== TEXTAUSZUG ==

Gegen das Vergessen
Geboren im KZ – 80 Jahre später mahnt Thomas Gabelin gegen das Vergessen
Am Donnerstag, dem 8. Mai 2025, 80 Jahre nach der Befreiung vom Nationalsozialismus, war das Atrium des Cusanus Gymnasium mit rund 500 Schülerinnen und Schülern des Cusanus und Peter Wust Gymnasium Wittlich gefüllt. Der Anlass war kein gewöhnlicher: Thomas Gabelin, einer der letzten öffentlich aktiven Holocaust-Überlebenden, sprach an diesem symbolträchtigen Tag über seine eigene Lebensgeschichte – eine Geschichte, die im Grauen begann und heute ein kraftvolles Zeichen gegen das Vergessen ist.
Tobias Marenberg, Schulelternsprecher des CGW, war es ein großen Anliegen dieses wichtige Thema mit einem Holocaust überlebendem in die Schule zu bekommen und konnte damit sein weiteres Ehrenamt als Veranstaltungskoordinator des überregional bekannten Veranstaltungsprogramm “Kultur in der Wallfahrtskirche” (Klausen) verbinden. In diesem Zusammenhang kam auch der Wunsch der Kooperation mit dem PWG auf, um möglichst vielen Schülerinnen und Schülern Zugang zu diesem Thema mit einem Holocaust-Überlebendem zu ermöglichen. Die Schulleitungen (Michael Hansen/ CGW und Monika Metzen-Mirz) begrüßen sehr diese Idee.
Thomas Gabelin, geboren am 21. Dezember 1944 im Ghetto und Konzentrationslager Theresienstadt, kam in einer Welt zur Welt, die geprägt war von Tod, Elend und Verfolgung. Seine Eltern wurden als sogenannte „Halbjuden“ aufgrund jüdischer Großmütter nach Theresienstadt deportiert. Seine Mutter war hochschwanger, als sie das Lager erreichte. Dort erwartete sie kein Schutz, sondern unvorstellbare Bedingungen: Hunger, Kälte, Krankheiten und der ständige Tod.
Der kleine Thomas wurde in der sogenannten Hohenelber Kaserne – einer KZ-Klinik – geboren. Er war mit Läusen übersät, es gab kein Wasser, nur geschmolzenen Schnee zum Überleben. Von über 9.000 Kindern, die in Theresienstadt inhaftiert waren, überlebten nur rund 100. Thomas Gabelin war eines von ihnen.
Ein Leben, das Geschichte wurde
80 Jahre später steht dieser Mann auf der Bühne – ruhig, eindringlich, mit der Kraft eines Überlebenden. Sein Ziel ist klar: erinnern, mahnen, erzählen. Denn viele seiner Weggefährten leben nicht mehr. Er spricht für sie – und für die Millionen, deren Stimmen für immer verstummt sind.

== ANGEZEIGTE INFORMATIONEN ==
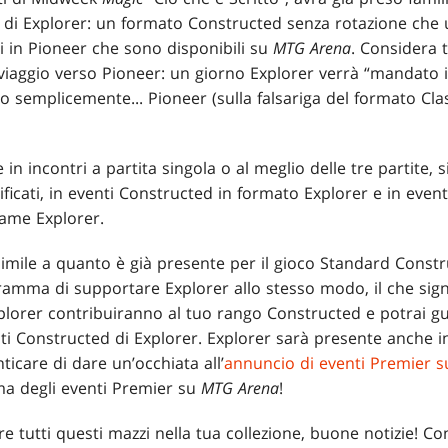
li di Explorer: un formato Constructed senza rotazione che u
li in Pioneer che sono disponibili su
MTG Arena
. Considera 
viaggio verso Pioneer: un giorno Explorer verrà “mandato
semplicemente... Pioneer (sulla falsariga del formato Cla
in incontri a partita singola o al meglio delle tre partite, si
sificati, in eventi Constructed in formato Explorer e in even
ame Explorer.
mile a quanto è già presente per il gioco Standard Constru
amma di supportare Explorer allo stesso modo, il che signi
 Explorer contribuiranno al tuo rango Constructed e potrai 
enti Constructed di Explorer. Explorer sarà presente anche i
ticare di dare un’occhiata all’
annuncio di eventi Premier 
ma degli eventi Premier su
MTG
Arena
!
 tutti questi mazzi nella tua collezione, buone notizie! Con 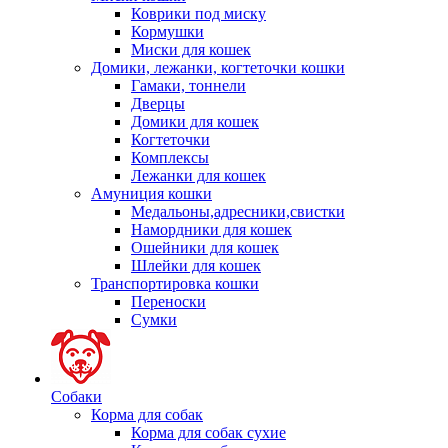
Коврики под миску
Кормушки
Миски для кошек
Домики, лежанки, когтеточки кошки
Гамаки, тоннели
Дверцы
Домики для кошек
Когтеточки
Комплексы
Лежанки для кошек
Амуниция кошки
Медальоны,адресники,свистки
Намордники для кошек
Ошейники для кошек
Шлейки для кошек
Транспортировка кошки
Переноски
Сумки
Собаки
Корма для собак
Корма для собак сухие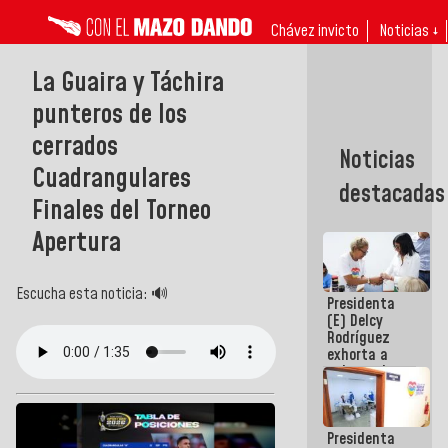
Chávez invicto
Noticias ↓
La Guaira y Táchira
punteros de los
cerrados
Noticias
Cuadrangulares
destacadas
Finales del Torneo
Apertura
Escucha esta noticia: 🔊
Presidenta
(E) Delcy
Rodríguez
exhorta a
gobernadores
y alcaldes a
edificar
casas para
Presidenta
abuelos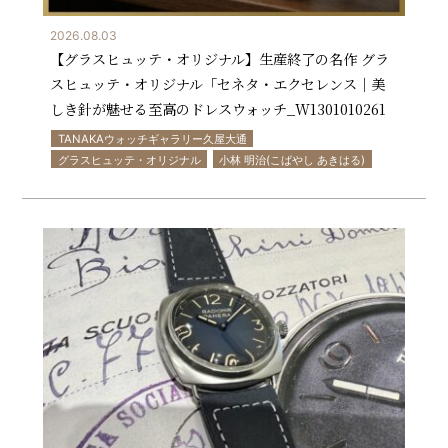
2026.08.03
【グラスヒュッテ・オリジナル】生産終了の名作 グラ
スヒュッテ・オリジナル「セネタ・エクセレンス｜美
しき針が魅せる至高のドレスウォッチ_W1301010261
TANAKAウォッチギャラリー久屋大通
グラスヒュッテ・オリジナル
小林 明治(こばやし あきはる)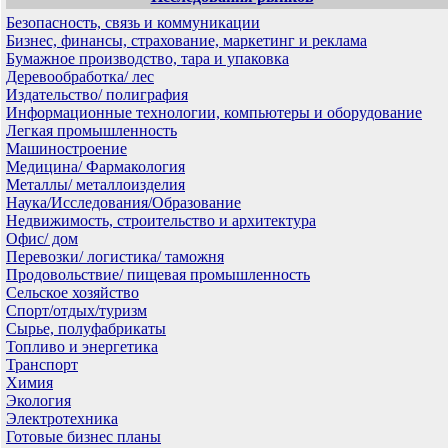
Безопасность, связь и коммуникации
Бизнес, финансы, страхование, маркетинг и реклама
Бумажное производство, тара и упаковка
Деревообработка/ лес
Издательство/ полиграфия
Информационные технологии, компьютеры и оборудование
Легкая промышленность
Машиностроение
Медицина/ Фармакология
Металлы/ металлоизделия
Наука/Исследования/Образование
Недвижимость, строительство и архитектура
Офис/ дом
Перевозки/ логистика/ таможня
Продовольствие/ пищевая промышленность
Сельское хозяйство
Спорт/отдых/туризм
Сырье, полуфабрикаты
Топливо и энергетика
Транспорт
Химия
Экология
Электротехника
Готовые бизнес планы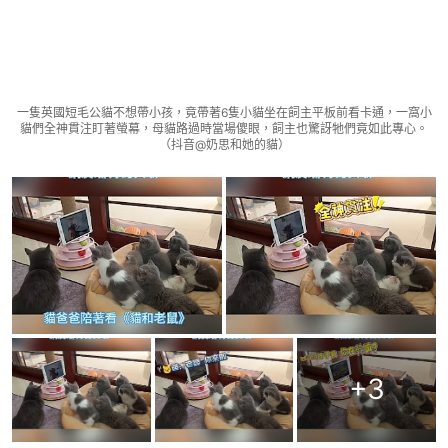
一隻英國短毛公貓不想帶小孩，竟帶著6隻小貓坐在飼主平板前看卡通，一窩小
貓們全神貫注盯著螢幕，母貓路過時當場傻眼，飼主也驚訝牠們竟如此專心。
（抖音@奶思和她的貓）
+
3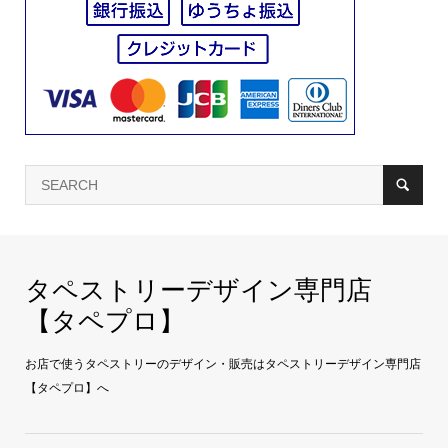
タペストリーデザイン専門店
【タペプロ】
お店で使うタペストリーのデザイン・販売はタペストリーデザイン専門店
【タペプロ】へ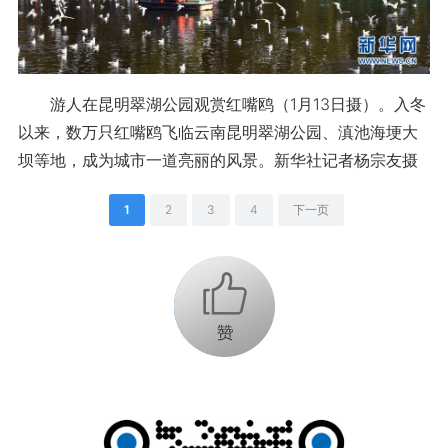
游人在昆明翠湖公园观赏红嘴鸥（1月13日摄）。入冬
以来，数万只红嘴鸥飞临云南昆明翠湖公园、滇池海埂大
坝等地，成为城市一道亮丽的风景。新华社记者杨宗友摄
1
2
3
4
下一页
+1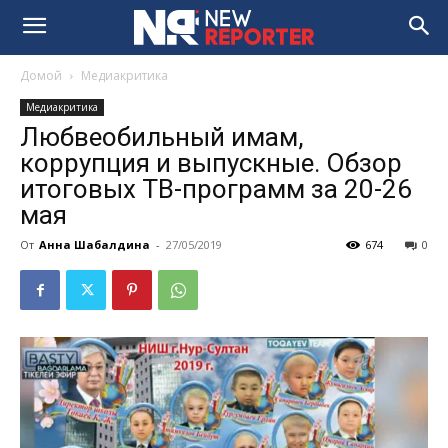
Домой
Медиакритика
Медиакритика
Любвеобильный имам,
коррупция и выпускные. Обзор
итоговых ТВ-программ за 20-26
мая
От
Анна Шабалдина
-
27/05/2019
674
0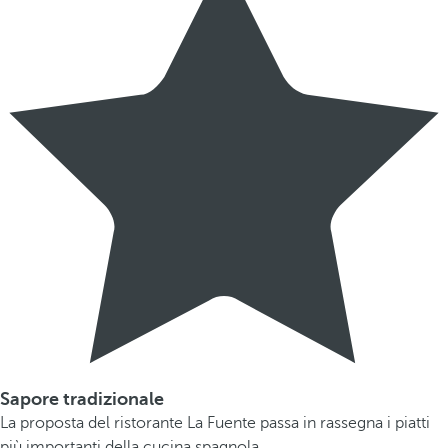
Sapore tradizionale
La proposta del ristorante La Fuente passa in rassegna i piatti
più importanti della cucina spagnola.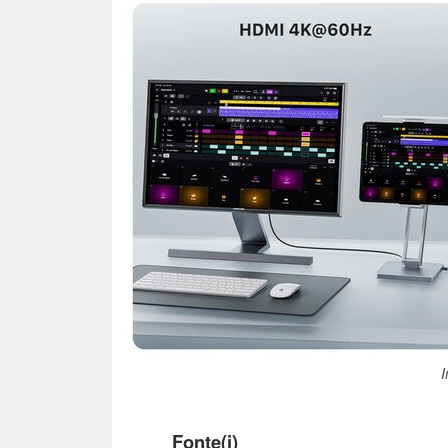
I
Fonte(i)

== ZU BEARBEITENDE AUFGABEN ==
**1.** Übertragen Sie den Satz „Von über 9.000 Kindern, die in Theresienstadt inhaftiert waren, überlebten nur rund 100.“ aus dem Bericht über Thomas Gabelin ins Englische.
**2.** Schreiben Sie den Bericht über Thomas Gabelin im Anschluss an seinen letzten Satz weiter.

== LÖSUNGEN ==
**1.** Of more than 9,000 children who were imprisoned in Theresienstadt, only around 100 survived.

**2.**
Die Schülerinnen und Schüler erleben keinen Vortrag im klassischen Sinne, sondern ein eindringliches Zeitzeugengespräch. Thomas Gabelin berichtet von den letzten Tagen des Krieges, von Zügen, die nur noch Leichen ins Ghetto brachten, von den Ängsten seiner Eltern, von der Kindheit nach dem Krieg – und davon, wie schwer es ist, mit dem Unsagbaren zu leben.
Der 8. Mai – Tag der Befreiung, Tag der Mahnung
Die Wahl des 8. Mai als Veranstaltungsdatum war kein Zufall. Am 8. Mai 1945 kapitulierte Nazi-Deutschland – für viele Überlebende der Konzentrationslager war es der Tag der Befreiung. Für Thomas Gabelin bedeutete er: eine neue Chance auf Leben. Heute, 80 Jahre später, nutzt er diese Chance, um als Mahner der Geschichte aufzutreten.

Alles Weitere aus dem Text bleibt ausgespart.